** begin PROVIDED TEXT **
The implementation of ECommerce(EC) may require several support services. B2B and B2C
applications require payments and order fulfillment; portals require content.
Figure 4.2 portrays the collection of the major EC services. They include: einfrastructure
(mostly technology consultants, system developers and integrators,
hosting, security, wireless, and networks), e-process (mainly payments and logistics),
e-markets (mostly marketing and advertising), e-communities (different
audiences and business partners), e-services (CRM, PRM, and directory services),
and e-content (supplied by content providers). All of these services support the EC
applications in the center of the figure, and all of the services need to be managed.
Here we will focus on two of the above topics—payments and order fulfillment.
For details on the other services, see Turban et al. (2006).
Payments are an integral part of doing business, whether in the traditional way
or online. Unfortunately, in most cases traditional payment systems are not
effective for EC, especially for B2B. Cash cannot be used because there is no
face-to-face contact. Not everyone accepts credit cards or checks, and some buyers
do not have credit cards or checking accounts. Finally, contrary to what
many people believe, it may be less secure for the buyer to use the telephone
or mail to arrange or send payment, especially from another country, than to
complete a secured transaction on a computer. For all of these reasons, a better
way is needed to pay for goods and services in cyberspace. This better way
is electronic payment systems.
ELECTRONIC PAYMENT SYSTEMS. As in the traditional marketplace, so too in
cyberspace, diversity of payment methods allows customers to choose how they
wish to pay. Here we will look at some of the most popular electronic payment
mechanisms.

Electronic Checks. Electronic checks (e-checks) are similar to regular paper
checks. They are used mostly in B2B (Reda, 2002). First, the customer establishes
a checking account with a bank. When the customer contacts a seller
and buys a product or a service, he or she e-mails an encrypted electronic
check to the seller. The seller deposits the check in a bank account, and funds
are transferred from the buyer’s account and into the seller’s account.
Like regular checks, e-checks carry a signature (in digital form) that can be
verified (see echeck.net). Properly signed and endorsed e-checks are exchanged
between financial institutions through electronic clearinghouses (see eccho.org
and Echecksecure from etroqgroup.com for details).
Electronic Credit Cards. Electronic credit cards make it possible to charge
online payments to one’s credit card account. For security, only encrypted
credit cards should be used. Credit card details can be encrypted by using the
SSL protocol in the buyer’s computer (available in standard browsers). (This
process is described in Online File W4.10.)
** end PROVIDED TEXT **
§ **SET EXERCISE**: Transcribe the passage on e-commerce payments verbatim from "Electronic Checks. Electronic" to "etroqgroup.com for details).".
** begin DATASET EXCERPTS **
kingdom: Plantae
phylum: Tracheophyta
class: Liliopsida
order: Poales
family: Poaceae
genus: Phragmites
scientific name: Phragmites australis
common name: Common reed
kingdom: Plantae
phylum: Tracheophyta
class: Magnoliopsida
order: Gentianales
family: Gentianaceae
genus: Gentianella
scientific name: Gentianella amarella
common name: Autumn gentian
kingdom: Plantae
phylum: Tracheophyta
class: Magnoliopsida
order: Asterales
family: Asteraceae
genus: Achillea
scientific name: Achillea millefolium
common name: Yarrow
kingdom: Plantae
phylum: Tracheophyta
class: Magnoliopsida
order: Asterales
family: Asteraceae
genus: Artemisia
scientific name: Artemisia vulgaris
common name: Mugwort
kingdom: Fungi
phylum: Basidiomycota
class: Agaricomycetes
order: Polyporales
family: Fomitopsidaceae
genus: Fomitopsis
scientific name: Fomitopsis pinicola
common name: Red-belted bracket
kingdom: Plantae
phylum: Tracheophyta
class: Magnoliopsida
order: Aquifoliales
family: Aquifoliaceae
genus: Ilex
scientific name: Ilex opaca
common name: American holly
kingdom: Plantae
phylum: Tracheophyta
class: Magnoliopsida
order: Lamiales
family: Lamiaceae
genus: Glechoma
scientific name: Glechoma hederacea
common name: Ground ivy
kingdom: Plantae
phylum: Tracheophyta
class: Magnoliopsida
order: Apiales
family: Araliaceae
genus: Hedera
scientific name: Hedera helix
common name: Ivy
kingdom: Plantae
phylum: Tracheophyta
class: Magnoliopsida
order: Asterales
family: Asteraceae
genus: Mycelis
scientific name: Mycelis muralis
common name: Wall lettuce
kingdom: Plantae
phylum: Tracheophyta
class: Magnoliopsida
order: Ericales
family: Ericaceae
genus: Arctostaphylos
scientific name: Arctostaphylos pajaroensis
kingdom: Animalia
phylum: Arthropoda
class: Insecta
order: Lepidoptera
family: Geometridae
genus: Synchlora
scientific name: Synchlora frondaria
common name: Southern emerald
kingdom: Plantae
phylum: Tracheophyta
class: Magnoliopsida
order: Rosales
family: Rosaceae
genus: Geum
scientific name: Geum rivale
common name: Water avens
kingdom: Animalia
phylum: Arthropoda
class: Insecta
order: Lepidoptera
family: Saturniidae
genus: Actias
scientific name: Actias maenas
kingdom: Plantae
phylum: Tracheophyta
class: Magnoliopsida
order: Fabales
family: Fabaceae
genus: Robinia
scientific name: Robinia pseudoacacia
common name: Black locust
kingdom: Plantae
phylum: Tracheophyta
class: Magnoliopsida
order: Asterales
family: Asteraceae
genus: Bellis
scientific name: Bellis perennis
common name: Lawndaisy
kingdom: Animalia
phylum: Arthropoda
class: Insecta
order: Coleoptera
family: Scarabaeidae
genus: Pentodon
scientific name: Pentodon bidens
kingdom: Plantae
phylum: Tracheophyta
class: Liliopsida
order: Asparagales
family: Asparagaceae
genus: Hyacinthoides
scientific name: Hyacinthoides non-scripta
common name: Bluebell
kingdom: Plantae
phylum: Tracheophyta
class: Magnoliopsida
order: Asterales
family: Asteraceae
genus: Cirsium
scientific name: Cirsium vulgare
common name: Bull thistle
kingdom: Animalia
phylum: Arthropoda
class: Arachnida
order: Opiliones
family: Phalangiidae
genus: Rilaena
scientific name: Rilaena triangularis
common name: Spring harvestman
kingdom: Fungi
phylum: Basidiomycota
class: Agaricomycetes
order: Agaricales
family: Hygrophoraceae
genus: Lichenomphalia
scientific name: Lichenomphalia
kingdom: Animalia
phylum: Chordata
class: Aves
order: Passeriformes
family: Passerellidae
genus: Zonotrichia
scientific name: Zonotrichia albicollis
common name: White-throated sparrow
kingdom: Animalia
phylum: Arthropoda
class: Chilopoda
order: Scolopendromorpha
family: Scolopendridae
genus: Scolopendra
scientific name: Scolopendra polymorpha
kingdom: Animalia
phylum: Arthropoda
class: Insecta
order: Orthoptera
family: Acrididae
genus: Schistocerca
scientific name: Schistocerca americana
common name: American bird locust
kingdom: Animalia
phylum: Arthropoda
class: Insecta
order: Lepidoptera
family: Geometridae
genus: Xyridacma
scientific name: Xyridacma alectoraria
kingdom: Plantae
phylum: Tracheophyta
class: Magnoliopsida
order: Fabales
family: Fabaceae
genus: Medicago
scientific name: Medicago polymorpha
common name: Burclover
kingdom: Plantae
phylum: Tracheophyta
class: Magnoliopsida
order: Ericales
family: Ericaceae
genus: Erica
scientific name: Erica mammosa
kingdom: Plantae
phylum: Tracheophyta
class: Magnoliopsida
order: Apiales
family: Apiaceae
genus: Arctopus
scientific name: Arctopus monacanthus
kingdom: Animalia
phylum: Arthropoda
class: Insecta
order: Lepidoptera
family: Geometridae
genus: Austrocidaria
** end DATASET EXCERPTS **
§ **RESULT OF THIS TASK**:
Electronic Checks. Electronic checks (e-checks) are similar to regular paper
checks. They are used mostly in B2B (Reda, 2002). First, the customer establishes
a checking account with a bank. When the customer contacts a seller
and buys a product or a service, he or she e-mails an encrypted electronic
check to the seller. The seller deposits the check in a bank account, and funds
are transferred from the buyer’s account and into the seller’s account.
Like regular checks, e-checks carry a signature (in digital form) that can be
verified (see echeck.net). Properly signed and endorsed e-checks are exchanged
between financial institutions through electronic clearinghouses (see eccho.org
and Echecksecure from etroqgroup.com for details).